In der Realität, Downtown Washington, in diesem letzten Jahr der Bush-Regierung, muss der Präsident seinen Kandidaten für das Amt des Justizministers vom US-Senat bestätigen lassen. Nach dem Rücktritt des Bush-Buddies und Folter-Memo-Propagandisten Alberto Gonzales soll der pensionierte Bundesrichter Michael Mukasey nun Minister werden. Doch der weigert sich hartnäckig, die Verhörmethode des "water boarding" als Folter zu verurteilen. Denn dies würde all den CIA-Agenten enorme juristische Probleme bereiten, die diese und andere geheime angeblich nur "harte" Verhörmethoden anwandten. Schon erklärte Präsidentschaftskandidat und Senator Barack Obama, er werde gegen die Ernennung Mukaseys stimmen: "Er hat nicht klar gemacht, dass er wirklich versteht, welche juristischen und moralischen Dinge für unser Land auf dem Spiel stehen." Seit Wochen nun sind die USA ohne Justizminister.
Das Opfer gilt als Risiko - für die nationale Sicherheit
Mehr und mehr Senatoren machen jetzt Front gegen die angeblich so effizienten "erweiterten" ( CIA-Chef Michael Hayden) Verhörmethoden der CIA in geheimen Lagern, mit denen angeblich so wertvolle Informationen gesammelt wurden. Da kritisiert der demokratische Senator John Rockefeller, Vorsitzender des Geheimdienstausschusses und sonst ein Meister der Diskretion: "Man ist bislang den Beweis schuldig geblieben, dass ein geheimes Verhörprogramm wirklich gerechtfertigt ist." Und wie reagiert CIA-Direktor General Michael Hayden? "Egal was wir tun, immer versucht man, uns in die dunkelste Ecke des Zimmers zu schieben", jammerte er in einem Fernsehinterview.
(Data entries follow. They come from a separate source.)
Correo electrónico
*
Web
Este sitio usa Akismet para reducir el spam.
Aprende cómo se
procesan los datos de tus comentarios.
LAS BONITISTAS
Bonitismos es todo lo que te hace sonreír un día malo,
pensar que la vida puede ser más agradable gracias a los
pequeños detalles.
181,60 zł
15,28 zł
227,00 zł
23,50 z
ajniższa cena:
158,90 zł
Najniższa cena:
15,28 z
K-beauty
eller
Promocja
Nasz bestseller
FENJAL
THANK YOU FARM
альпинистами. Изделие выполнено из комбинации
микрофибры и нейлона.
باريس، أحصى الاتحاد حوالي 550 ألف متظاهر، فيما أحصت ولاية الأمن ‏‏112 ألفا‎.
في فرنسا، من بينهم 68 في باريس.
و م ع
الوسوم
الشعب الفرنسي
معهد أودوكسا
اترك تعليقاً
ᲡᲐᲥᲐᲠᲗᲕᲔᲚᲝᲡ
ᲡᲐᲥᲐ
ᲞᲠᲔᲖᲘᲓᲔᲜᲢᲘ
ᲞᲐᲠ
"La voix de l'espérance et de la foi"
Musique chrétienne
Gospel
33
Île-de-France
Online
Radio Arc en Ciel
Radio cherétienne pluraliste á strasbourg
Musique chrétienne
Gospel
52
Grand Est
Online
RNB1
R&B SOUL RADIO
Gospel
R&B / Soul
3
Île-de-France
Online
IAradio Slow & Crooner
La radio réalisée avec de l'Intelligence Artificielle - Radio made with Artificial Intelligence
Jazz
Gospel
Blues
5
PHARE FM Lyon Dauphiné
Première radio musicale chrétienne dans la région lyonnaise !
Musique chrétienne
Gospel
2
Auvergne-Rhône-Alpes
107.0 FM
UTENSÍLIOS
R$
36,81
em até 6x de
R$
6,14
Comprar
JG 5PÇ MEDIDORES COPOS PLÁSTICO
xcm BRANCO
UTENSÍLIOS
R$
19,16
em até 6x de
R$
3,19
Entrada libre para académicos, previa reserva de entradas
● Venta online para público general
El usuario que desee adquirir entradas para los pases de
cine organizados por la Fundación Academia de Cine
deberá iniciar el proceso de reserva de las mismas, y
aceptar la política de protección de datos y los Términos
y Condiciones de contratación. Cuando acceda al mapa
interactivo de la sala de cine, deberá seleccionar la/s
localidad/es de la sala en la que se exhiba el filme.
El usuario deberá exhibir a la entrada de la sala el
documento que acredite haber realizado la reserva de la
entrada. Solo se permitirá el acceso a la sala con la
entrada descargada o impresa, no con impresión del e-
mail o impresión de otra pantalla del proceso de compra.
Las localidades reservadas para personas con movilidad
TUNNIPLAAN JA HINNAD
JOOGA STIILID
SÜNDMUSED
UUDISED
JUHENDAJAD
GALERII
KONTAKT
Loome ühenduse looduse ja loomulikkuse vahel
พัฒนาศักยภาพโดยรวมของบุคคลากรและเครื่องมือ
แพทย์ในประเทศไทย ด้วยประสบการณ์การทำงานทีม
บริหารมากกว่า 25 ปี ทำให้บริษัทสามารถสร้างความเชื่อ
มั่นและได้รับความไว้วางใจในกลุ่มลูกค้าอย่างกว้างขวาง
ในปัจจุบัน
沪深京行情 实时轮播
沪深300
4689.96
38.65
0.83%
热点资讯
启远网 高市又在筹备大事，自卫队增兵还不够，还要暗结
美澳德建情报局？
Vor zwei Wochen beschäftigte sich der Rechtsausschuss des US-Kongresses mit dem Fall des kanadischen Rendition-Opfers Maher Arar. Einige Abgeordnete entschuldigten sich bei ihm für das, was ihm angetan wurde. Auf hartnäckige Nachfragen der Abgeordneten musste dann auch Außenministerin Condoleezza Rice wenigstens zugestehen: man habe den Fall Arar falsch behandelt. Sie sprach keine Entschuldigung aus. Maher Arar war per Videokonferenz aus Kanada zugeschaltet. Er durfte nicht persönlich Zeugnis geben - denn ihm wird die Einreise in die USA verweigert. Es heißt, Maher Arar sei ein Risiko für die nationale Sicherheit der Vereinigten Staaten. Immer wieder überholt die Realität die Fiktion. Sogar die von Hollywood.